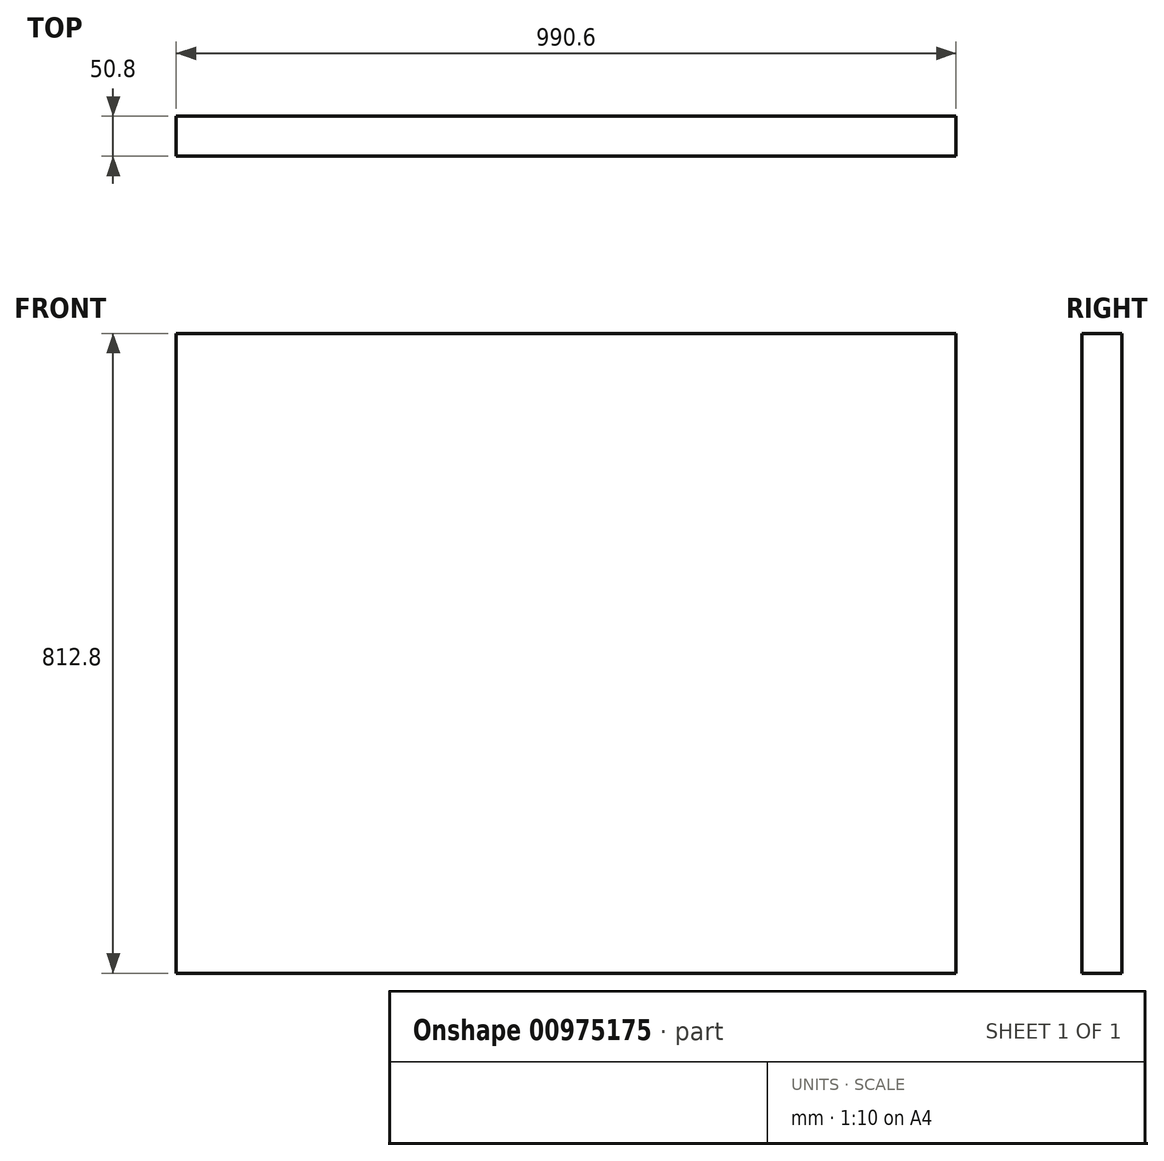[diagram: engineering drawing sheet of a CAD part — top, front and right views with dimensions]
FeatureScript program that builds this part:
annotation { "Feature Type Name" : "Feature", "Feature Type Description" : "" }
export const myFeature = defineFeature(function(context is Context, id is Id, definition is map)
    precondition{}
    {
        {
            var Q0;
            Q0=qCreatedBy(makeId("Top.planeOp"),FACE);
            var sketch = newSketch(context, id + "F0", { "sketchPlane" : qUnion([Q0])});
            skLineSegment(sketch, "E0.bottom", {"start": v(-1068.33, 18.94) * mm, "end": v(-52.33, 18.94) * mm});
            skLineSegment(sketch, "E0.top", {"start": v(-1068.33, -31.86) * mm, "end": v(-52.33, -31.86) * mm});
            skLineSegment(sketch, "E0.left", {"start": v(-1068.33, 18.94) * mm, "end": v(-1068.33, -31.86) * mm});
            skLineSegment(sketch, "E0.right", {"start": v(-52.33, 18.94) * mm, "end": v(-52.33, -31.86) * mm});
            skSolve(sketch);
        }
        {
            var Q0;
            Q0=makeQuery(id+"F0.imprint","IMPRINT",FACE,{"disambiguationData":[TD([[makeQuery(id+"F0.imprint","IMPRINT",EDGE,{"derivedFrom":sQuery(id+"F0.wireOp",EDGE,"E0.bottom")}),-1.0]])]});
            extrude(context, id + "F1", {"entities" : qUnion([Q0]), "depth" : 812.8 * mm, "offsetDistance" : 25.4 * mm});
        }
        {
            var Q0;
            Q0=makeQuery(id+"F1.opExtrude","SWEPT_FACE",FACE,{"disambiguationData":[OSD([sQuery(id+"F0.wireOp",EDGE,"E0.right")])]});
            extrude(context, id + "F2", {"entities" : qUnion([Q0]), "operationType" : NewBodyOperationType.REMOVE, "oppositeDirection" : true, "depth" : 12.7 * mm, "offsetDistance" : 25.4 * mm});
        }
        {
            var Q0;
            Q0=makeQuery(id+"F2.boolean.opBoolean","COPY",FACE,{"derivedFrom":makeQuery(id+"F2.opExtrude","CAP_FACE",FACE,{"disambiguationData":[OSD([sQuery(id+"F0.wireOp",EDGE,"E0.right")])],"isStart":false})});
            extrude(context, id + "F3", {"entities" : qUnion([Q0]), "operationType" : NewBodyOperationType.REMOVE, "oppositeDirection" : true, "depth" : 12.7 * mm, "offsetDistance" : 25.4 * mm});
        }
    });
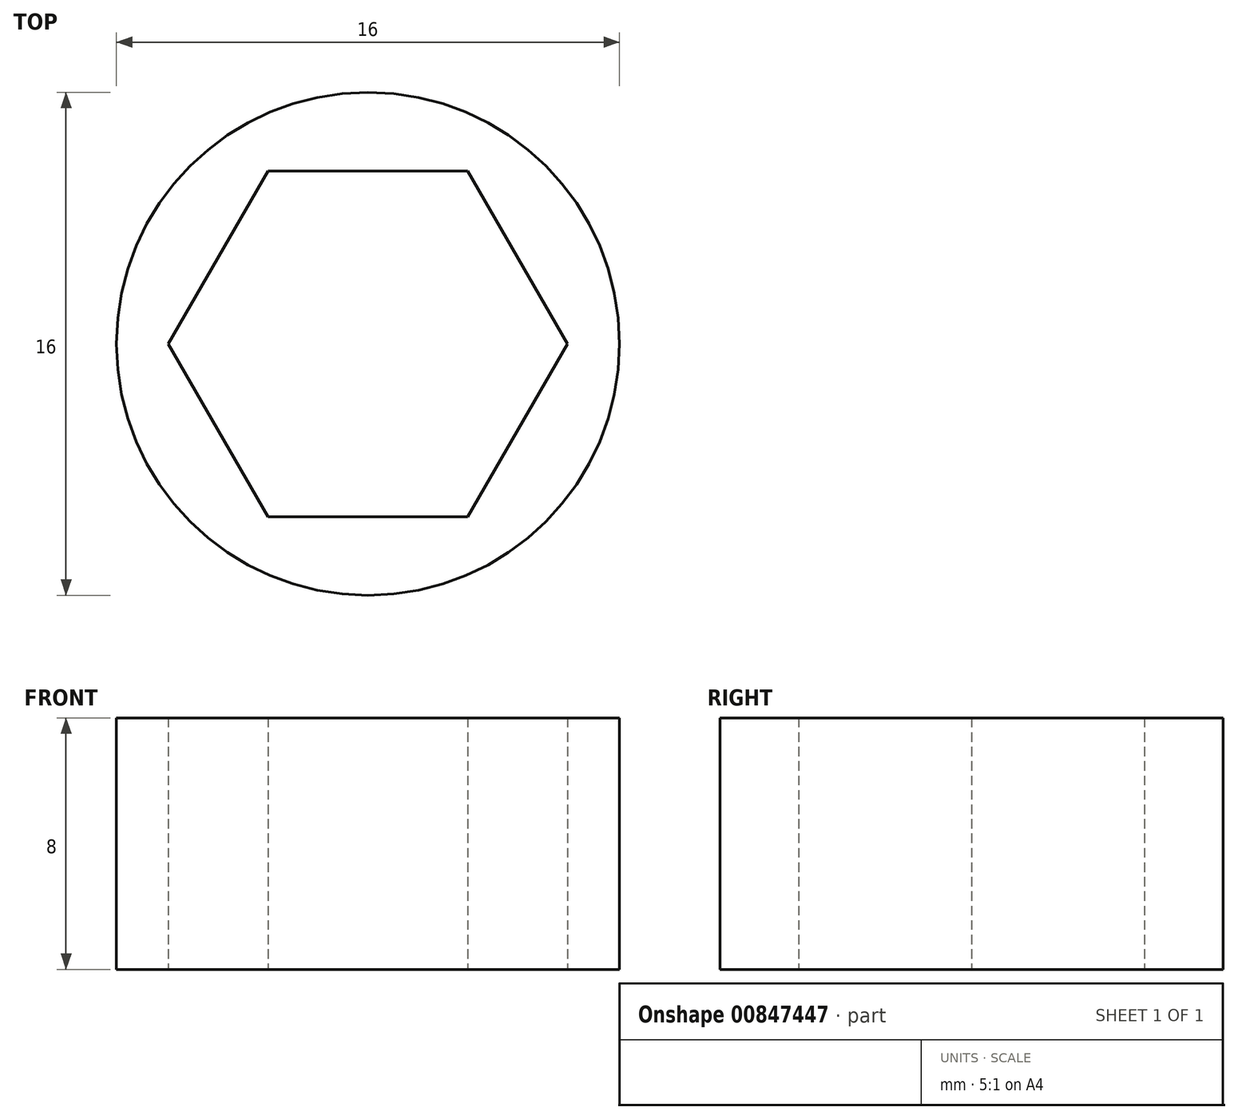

### GIVEN REQUEST
Reproduce the entries above word for word, omitting the pictures.

### RESULT FOR THIS EXERCISE
[diagram: engineering drawing sheet of a CAD part — top, front and right views with dimensions]
FeatureScript program that builds this part:
annotation { "Feature Type Name" : "Feature", "Feature Type Description" : "" }
export const myFeature = defineFeature(function(context is Context, id is Id, definition is map)
    precondition{}
    {
        {
            var Q0;
            Q0=qCreatedBy(makeId("Top.planeOp"),FACE);
            var sketch = newSketch(context, id + "F0", { "sketchPlane" : qUnion([Q0])});
            skLineSegment(sketch, "E0.bottom", {"start": v(-1068.33, 18.94) * mm, "end": v(-52.33, 18.94) * mm});
            skLineSegment(sketch, "E0.top", {"start": v(-1068.33, -31.86) * mm, "end": v(-52.33, -31.86) * mm});
            skLineSegment(sketch, "E0.left", {"start": v(-1068.33, 18.94) * mm, "end": v(-1068.33, -31.86) * mm});
            skLineSegment(sketch, "E0.right", {"start": v(-52.33, 18.94) * mm, "end": v(-52.33, -31.86) * mm});
            skSolve(sketch);
        }
        {
            var Q0;
            Q0=makeQuery(id+"F0.imprint","IMPRINT",FACE,{"disambiguationData":[TD([[makeQuery(id+"F0.imprint","IMPRINT",EDGE,{"derivedFrom":sQuery(id+"F0.wireOp",EDGE,"E0.bottom")}),-1.0]])]});
            extrude(context, id + "F1", {"entities" : qUnion([Q0]), "depth" : 812.8 * mm, "offsetDistance" : 25.4 * mm});
        }
        {
            var Q0;
            Q0=makeQuery(id+"F1.opExtrude","SWEPT_FACE",FACE,{"disambiguationData":[OSD([sQuery(id+"F0.wireOp",EDGE,"E0.right")])]});
            extrude(context, id + "F2", {"entities" : qUnion([Q0]), "operationType" : NewBodyOperationType.REMOVE, "oppositeDirection" : true, "depth" : 12.7 * mm, "offsetDistance" : 25.4 * mm});
        }
        {
            var Q0;
            Q0=makeQuery(id+"F2.boolean.opBoolean","COPY",FACE,{"derivedFrom":makeQuery(id+"F2.opExtrude","CAP_FACE",FACE,{"disambiguationData":[OSD([sQuery(id+"F0.wireOp",EDGE,"E0.right")])],"isStart":false})});
            extrude(context, id + "F3", {"entities" : qUnion([Q0]), "operationType" : NewBodyOperationType.REMOVE, "oppositeDirection" : true, "depth" : 12.7 * mm, "offsetDistance" : 25.4 * mm});
        }
    });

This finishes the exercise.